_WORK INSTRUCTIONS:_ The required output is the line that contains "Collections" through the last line of the data, retyped verbatim and with nothing added.

_RECORDED DATA:_
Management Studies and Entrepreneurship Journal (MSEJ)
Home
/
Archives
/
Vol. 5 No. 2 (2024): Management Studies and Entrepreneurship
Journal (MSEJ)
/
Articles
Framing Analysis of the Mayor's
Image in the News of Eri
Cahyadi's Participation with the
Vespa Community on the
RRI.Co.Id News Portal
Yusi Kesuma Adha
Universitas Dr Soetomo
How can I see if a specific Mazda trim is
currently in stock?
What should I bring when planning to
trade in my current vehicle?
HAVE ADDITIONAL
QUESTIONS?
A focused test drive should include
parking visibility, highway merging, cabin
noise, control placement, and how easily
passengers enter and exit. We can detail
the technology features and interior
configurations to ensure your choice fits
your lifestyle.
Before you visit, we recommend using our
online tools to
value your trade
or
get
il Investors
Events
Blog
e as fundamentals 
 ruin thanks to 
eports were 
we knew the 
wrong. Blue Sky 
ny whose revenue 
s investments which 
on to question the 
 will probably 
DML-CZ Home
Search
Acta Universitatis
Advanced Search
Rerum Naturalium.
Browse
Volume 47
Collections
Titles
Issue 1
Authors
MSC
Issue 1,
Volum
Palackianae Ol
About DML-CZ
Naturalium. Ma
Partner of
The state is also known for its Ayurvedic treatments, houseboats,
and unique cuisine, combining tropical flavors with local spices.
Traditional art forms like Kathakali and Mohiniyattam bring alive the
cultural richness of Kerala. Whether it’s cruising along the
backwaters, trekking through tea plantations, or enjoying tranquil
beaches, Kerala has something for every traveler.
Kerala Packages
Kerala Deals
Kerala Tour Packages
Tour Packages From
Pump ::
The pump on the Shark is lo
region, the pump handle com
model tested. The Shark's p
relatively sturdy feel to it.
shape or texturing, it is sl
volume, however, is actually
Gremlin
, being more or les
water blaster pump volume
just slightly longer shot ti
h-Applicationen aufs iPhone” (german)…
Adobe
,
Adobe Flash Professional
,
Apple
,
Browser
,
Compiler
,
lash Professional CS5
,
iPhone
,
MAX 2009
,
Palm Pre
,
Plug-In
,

_RESPONSE TO THE TASK:_
Collections
Titles
Issue 1
Authors
MSC
Issue 1,
Volum
Palackianae Ol
About DML-CZ
Naturalium. Ma
Partner of
The state is also known for its Ayurvedic treatments, houseboats,
and unique cuisine, combining tropical flavors with local spices.
Traditional art forms like Kathakali and Mohiniyattam bring alive the
cultural richness of Kerala. Whether it’s cruising along the
backwaters, trekking through tea plantations, or enjoying tranquil
beaches, Kerala has something for every traveler.
Kerala Packages
Kerala Deals
Kerala Tour Packages
Tour Packages From
Pump ::
The pump on the Shark is lo
region, the pump handle com
model tested. The Shark's p
relatively sturdy feel to it.
shape or texturing, it is sl
volume, however, is actually
Gremlin
, being more or les
water blaster pump volume
just slightly longer shot ti
h-Applicationen aufs iPhone” (german)…
Adobe
,
Adobe Flash Professional
,
Apple
,
Browser
,
Compiler
,
lash Professional CS5
,
iPhone
,
MAX 2009
,
Palm Pre
,
Plug-In
,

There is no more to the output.